--- Work required ---
Copy the text of every record below exactly as it appears, line for line. Leave the pictures out of your answer.

--- Record excerpts ---
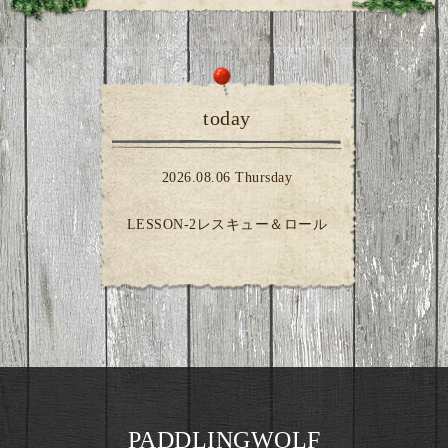
today
2026.08.06 Thursday
LESSON-2レスキュー＆ロール
PADDLINGWOLF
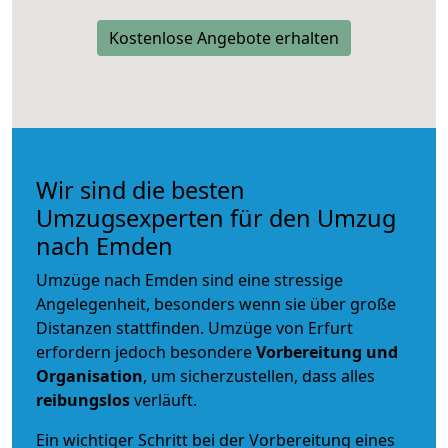
Kostenlose Angebote erhalten
Wir sind die besten
Umzugsexperten für den Umzug
nach Emden
Umzüge nach Emden sind eine stressige
Angelegenheit, besonders wenn sie über große
Distanzen stattfinden. Umzüge von Erfurt
erfordern jedoch besondere
Vorbereitung und
Organisation
, um sicherzustellen, dass alles
reibungslos
verläuft.
Ein wichtiger Schritt bei der Vorbereitung eines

--- Exercise solution ---
today
2026.08.06 Thursday
LESSON-2レスキュー＆ロール
PADDLINGWOLF
Kostenlose Angebote erhalten
Wir sind die besten
Umzugsexperten für den Umzug
nach Emden
Umzüge nach Emden sind eine stressige
Angelegenheit, besonders wenn sie über große
Distanzen stattfinden. Umzüge von Erfurt
erfordern jedoch besondere
Vorbereitung und
Organisation
, um sicherzustellen, dass alles
reibungslos
verläuft.
Ein wichtiger Schritt bei der Vorbereitung eines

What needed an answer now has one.